The Akwa Ibom Local Content Compliance Monitoring Committee (LCCMC) has alleged that the state government has lost N180 billion revenue following non-compliance of oil firms with Local Content Act 2010.

The LCCMC Secretary, Mr Eti-mbuk Essien, made this allegation in a letter dated Feb. 10 and addressed to the Managing Director, Total E & P Nigeria Limited.

The letter made available to our reporter on Monday in Uyo noted that Total E & P contractors had not complied with the local content law.

Essien said that the state government was dissatisfied with the company’s prime and subcontractors for violating local content law.

He alleged that Total E &P had successfully operated OFON fields and gas flaring projects from OML 102 without giving any consideration to Akwa Ibom, the host of the fields.

“The Akwa Ibom state government has lost over N180 billion as a consequence of these unholy and ugly practices.

“Such huge amount of money in the coffer of the state government will significantly boost the economy of the state,” Essien said.

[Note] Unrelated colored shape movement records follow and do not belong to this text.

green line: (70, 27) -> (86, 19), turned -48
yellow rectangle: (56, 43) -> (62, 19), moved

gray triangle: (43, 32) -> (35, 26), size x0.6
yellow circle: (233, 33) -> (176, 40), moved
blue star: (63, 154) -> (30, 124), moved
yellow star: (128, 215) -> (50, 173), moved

Essien called on Total E & P Nigeria Limited to direct all its major and subcontractors to establish functional offices in Akwa Ibom within 30 days from now.

“The uncivilized attitude and the insubordination of your prime and subcontractors, is viewed by the state government as affront and an act of economic sabotage.

“It is the legitimate right of the state indigenes to participate in the business of your prime and subcontractors and the negation is of very serious concern to the state government.

“Please take note that no prime and subcontractors operating within the state territorial water shall be allowed to operate in the state without functional office,” Essien threatened.

Essien said that the state government would no longer condone the untoward attitude of oil firms and their contractors operating in the state.

He said that the contractors to Total E & P Nigeria Limited were violating sections 25, 26, 27 and 28 (1, 2) of the Nigerian Oil and Gas Industry Content Development Act 2010.

“These companies have also violated the Oil Companies and Vessels Regulation of Business, Registration and Plying Levy law 2006 of Akwa Ibom State,” Essien said.

He explained that sections 25, 26 and 27 of Nigerian Local Content Act 2010 made provisions for location of office and engagement of personnel from the project area.

Essien said that Section 28 (1,2) of the law provided for engagement of reasonable number of personnel from areas of significant operations.

He said that the state Law on Oil Companies and Vessels Regulation of Business, Registration and Plying Levy 2006 also required establishment of functional office within 30 days of operations.